◆ Tugas Anda 1: Menurut teks bacaan tentang kasus korupsi gedung DPRD Kota Madiun, siapa pelaksana proyek pembangunan gedung tersebut?

◆ Teks Bacaan:
- - - - - - -

0
beritakorupsi.co – Beberapa kasus dugaan Korupsi yang ditangani oleh Kejaksaan dan kemudian di sidangkan di Pengadilan Tipikor Surabaya, hasil penghitungan kerugian negara tidak melibatkan BPK (Badan Pemeriksa Keuangan)  RI atau pun

Diantaranya, kasus perkara Korupsi proyek pembangunan gedung DPRD Kota Madiun pada tahun 2015 lalu, yang menelan anggaran sebesar Rp 29 milliar, namun hingga saat ini gedung Dewan itu tak kunjung selesai, karena pelaksana proyek yakni Kaiseng dan Shonaji “dilarikan”, sehingga kasus tersebut tetap “diselimuti kabut”   dan keduanya pun masuk dalam Daftar Pencaharian Orang (DPO) Kejaksaan Tinggi – Jawa Timur.

- - - - - - -

◆ Data yang Disediakan:

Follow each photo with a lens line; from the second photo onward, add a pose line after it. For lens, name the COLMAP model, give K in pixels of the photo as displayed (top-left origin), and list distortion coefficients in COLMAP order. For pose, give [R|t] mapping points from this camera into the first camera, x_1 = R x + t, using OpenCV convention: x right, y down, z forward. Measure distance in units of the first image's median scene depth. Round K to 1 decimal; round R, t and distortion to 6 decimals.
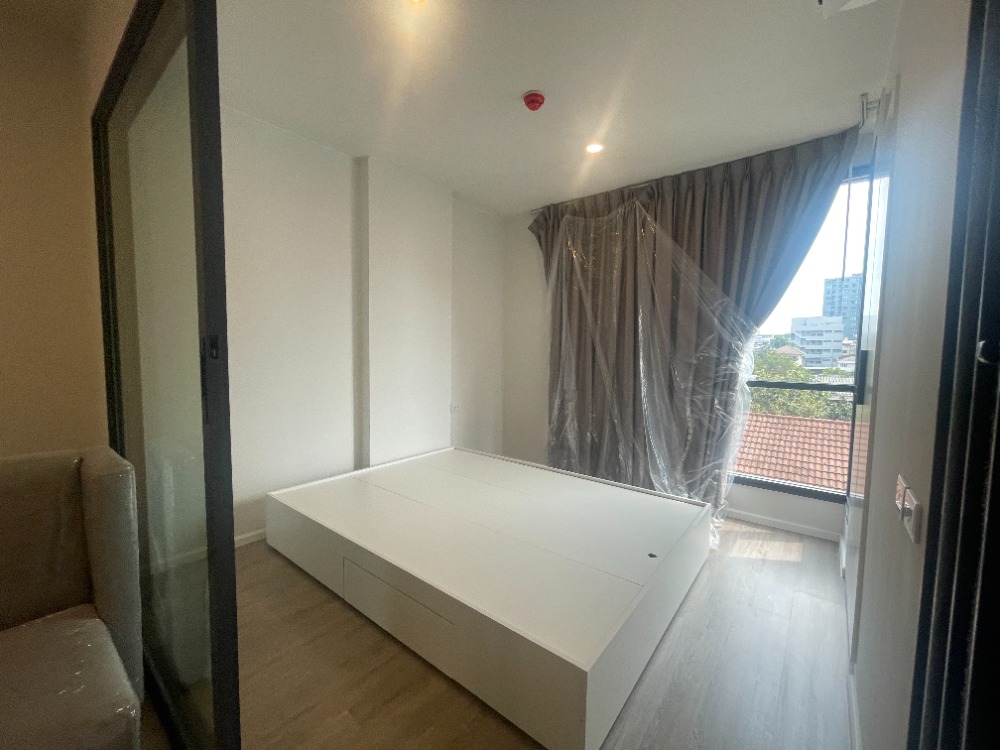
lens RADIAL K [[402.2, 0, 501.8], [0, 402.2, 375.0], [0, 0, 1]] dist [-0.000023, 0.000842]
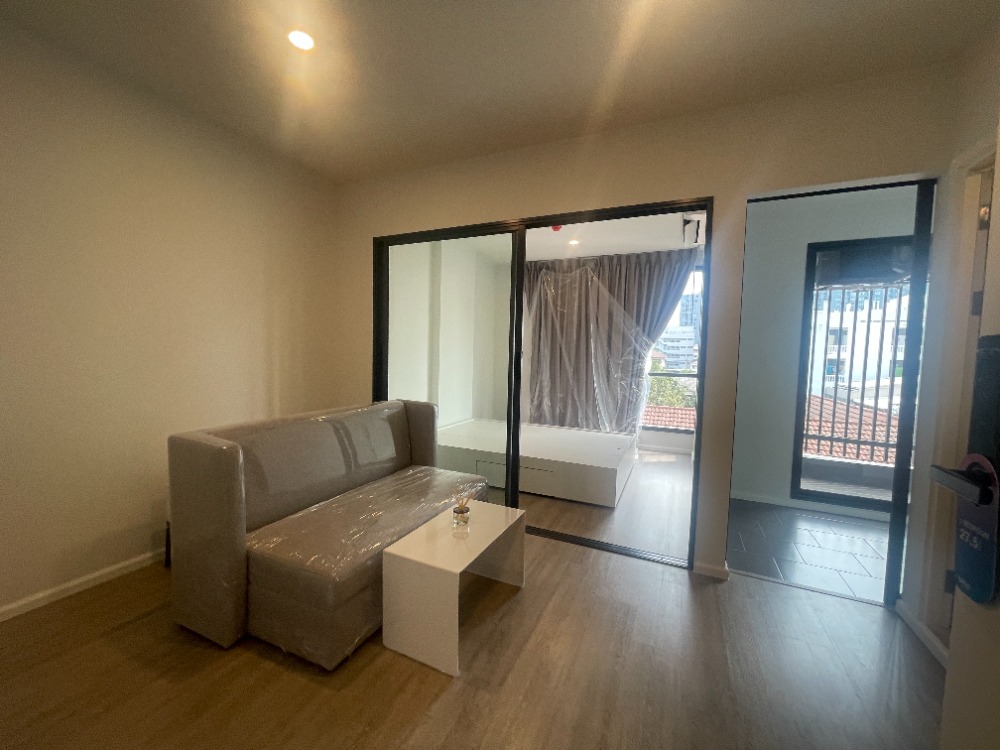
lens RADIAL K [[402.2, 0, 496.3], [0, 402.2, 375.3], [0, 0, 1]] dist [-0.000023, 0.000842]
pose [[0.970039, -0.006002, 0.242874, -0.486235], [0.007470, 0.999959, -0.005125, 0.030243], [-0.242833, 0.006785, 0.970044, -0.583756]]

- - - - - - -

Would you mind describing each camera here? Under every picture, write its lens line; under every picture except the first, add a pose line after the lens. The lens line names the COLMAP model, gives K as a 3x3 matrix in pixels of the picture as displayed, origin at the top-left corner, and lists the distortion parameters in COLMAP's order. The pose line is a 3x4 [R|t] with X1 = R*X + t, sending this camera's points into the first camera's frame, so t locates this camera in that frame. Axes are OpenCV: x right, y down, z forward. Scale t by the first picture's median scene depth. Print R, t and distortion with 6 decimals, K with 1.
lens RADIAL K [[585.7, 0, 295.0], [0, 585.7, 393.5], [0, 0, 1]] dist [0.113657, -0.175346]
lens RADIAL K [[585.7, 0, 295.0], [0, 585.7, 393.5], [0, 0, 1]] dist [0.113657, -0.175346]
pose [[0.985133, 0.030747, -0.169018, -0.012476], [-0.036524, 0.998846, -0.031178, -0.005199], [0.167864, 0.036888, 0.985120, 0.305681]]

- - - - - - -

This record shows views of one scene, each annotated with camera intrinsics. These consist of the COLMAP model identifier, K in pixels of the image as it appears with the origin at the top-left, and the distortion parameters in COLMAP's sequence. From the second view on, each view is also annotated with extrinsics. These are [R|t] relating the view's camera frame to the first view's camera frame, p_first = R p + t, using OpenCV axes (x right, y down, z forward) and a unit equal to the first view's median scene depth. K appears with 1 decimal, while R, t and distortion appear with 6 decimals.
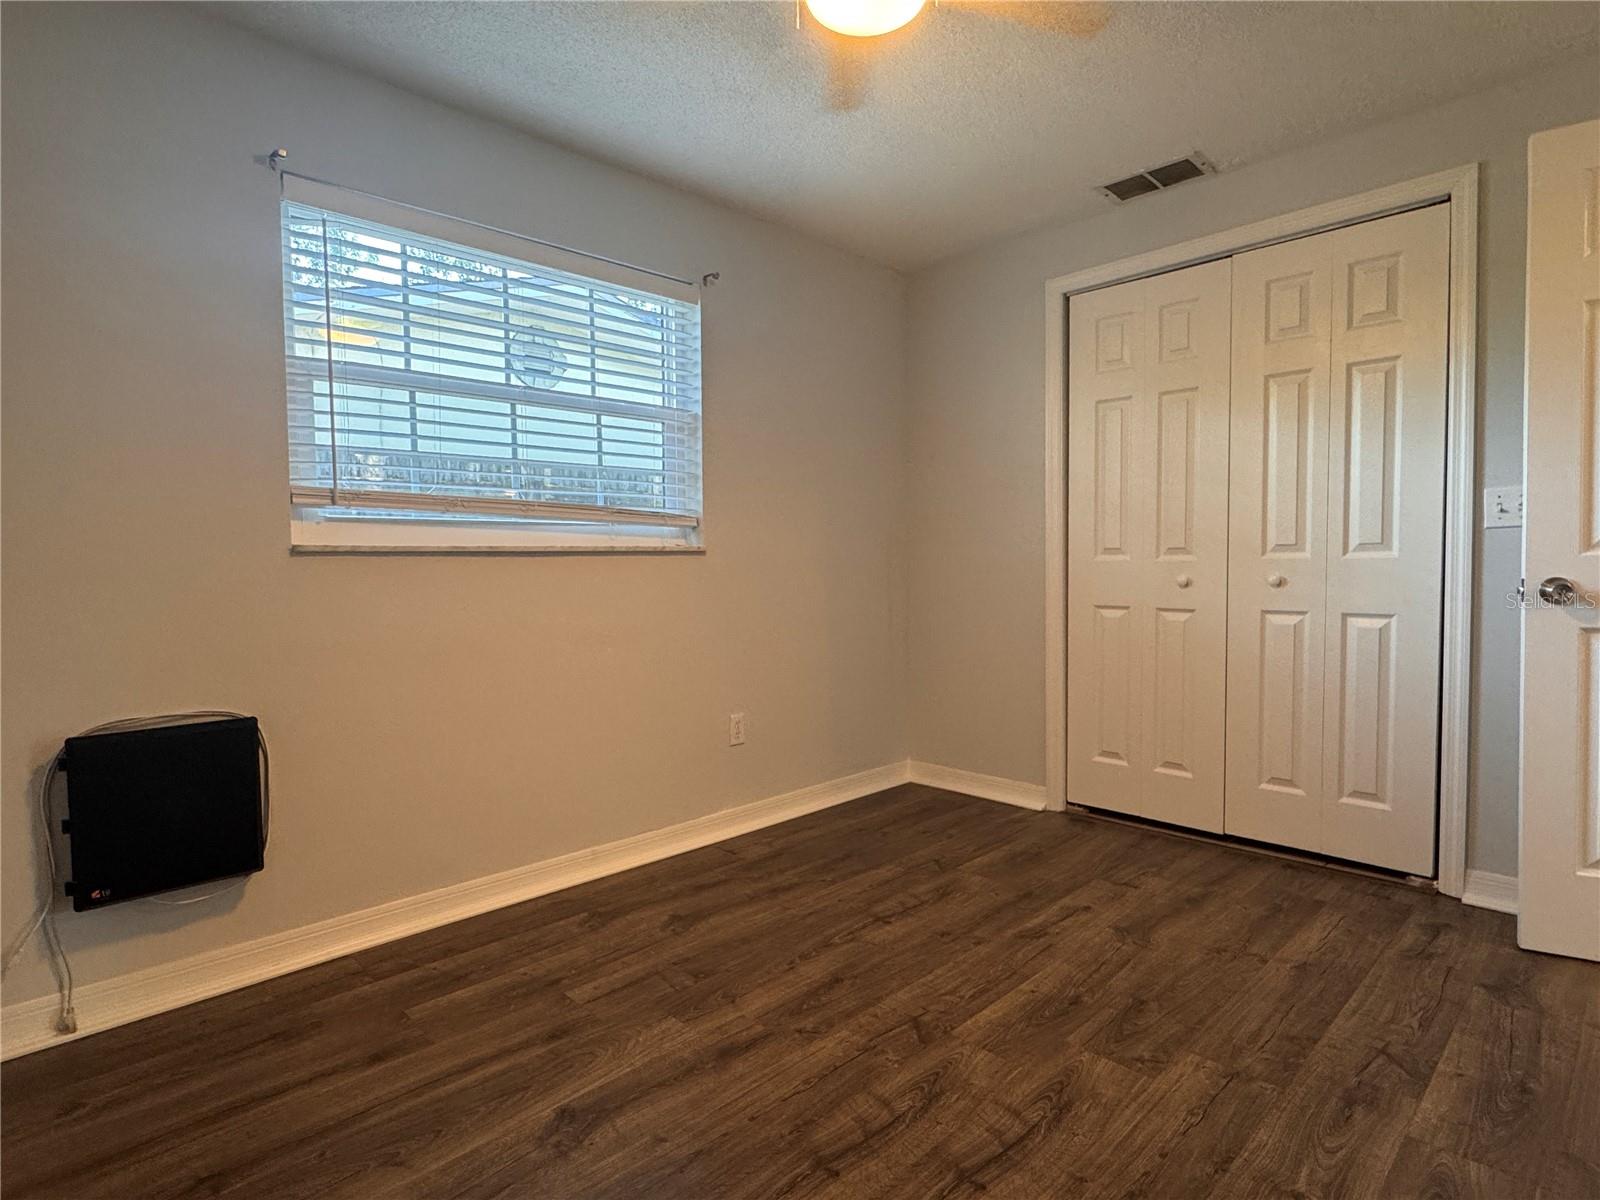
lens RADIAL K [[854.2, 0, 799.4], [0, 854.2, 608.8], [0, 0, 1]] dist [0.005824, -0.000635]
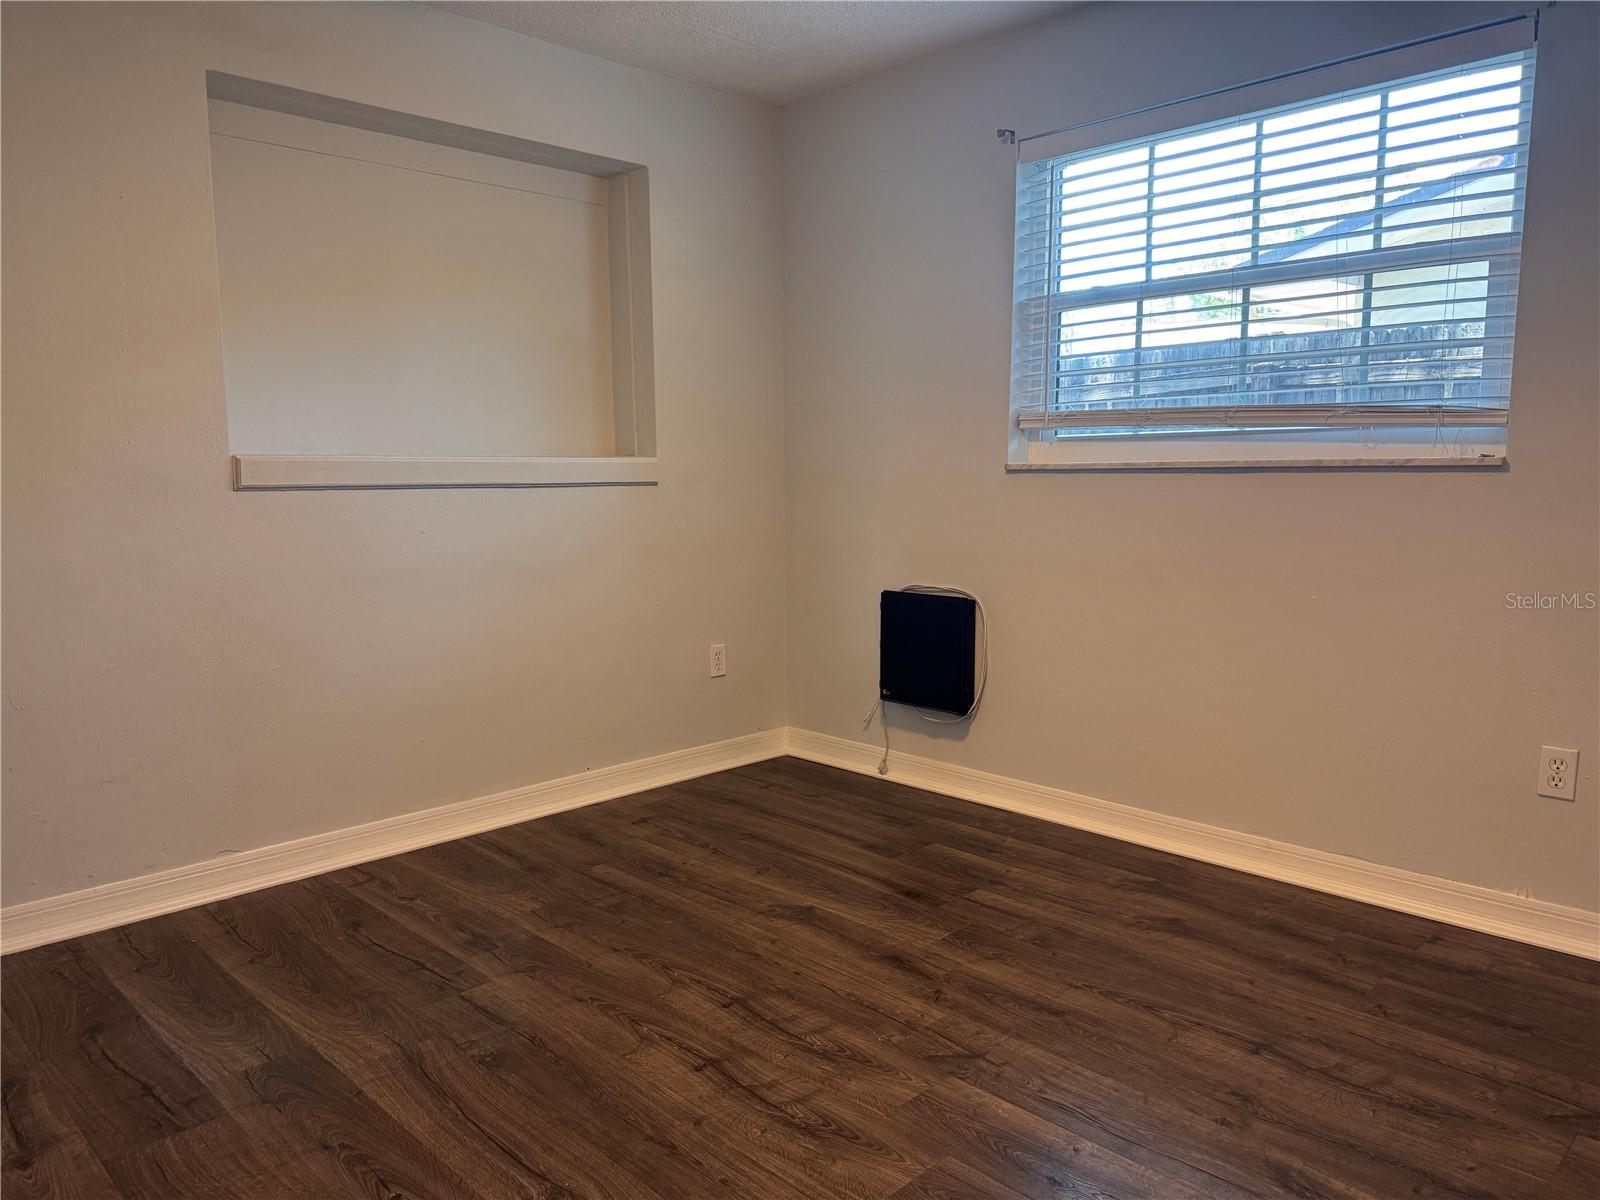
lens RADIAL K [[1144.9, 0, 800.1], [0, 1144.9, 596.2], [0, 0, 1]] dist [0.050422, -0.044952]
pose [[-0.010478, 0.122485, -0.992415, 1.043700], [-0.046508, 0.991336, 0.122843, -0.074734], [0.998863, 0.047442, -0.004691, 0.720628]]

- - - - - - -

◆ Tugas Anda 2: Tulis ulang dengan persis baris-baris data yang disediakan, mulai dari baris yang memuat "Follow each photo" sampai baris yang memuat "0.006785, 0.970044, -0.583756]]", termasuk kedua baris tersebut. Jangan sertakan gambar dalam jawaban.

◆ Ruang Jawaban 1: Pelaksana proyeknya adalah Kaiseng dan Shonaji.

◆ Ruang Jawaban 2:
Follow each photo with a lens line; from the second photo onward, add a pose line after it. For lens, name the COLMAP model, give K in pixels of the photo as displayed (top-left origin), and list distortion coefficients in COLMAP order. For pose, give [R|t] mapping points from this camera into the first camera, x_1 = R x + t, using OpenCV convention: x right, y down, z forward. Measure distance in units of the first image's median scene depth. Round K to 1 decimal; round R, t and distortion to 6 decimals.
lens RADIAL K [[402.2, 0, 501.8], [0, 402.2, 375.0], [0, 0, 1]] dist [-0.000023, 0.000842]
lens RADIAL K [[402.2, 0, 496.3], [0, 402.2, 375.3], [0, 0, 1]] dist [-0.000023, 0.000842]
pose [[0.970039, -0.006002, 0.242874, -0.486235], [0.007470, 0.999959, -0.005125, 0.030243], [-0.242833, 0.006785, 0.970044, -0.583756]]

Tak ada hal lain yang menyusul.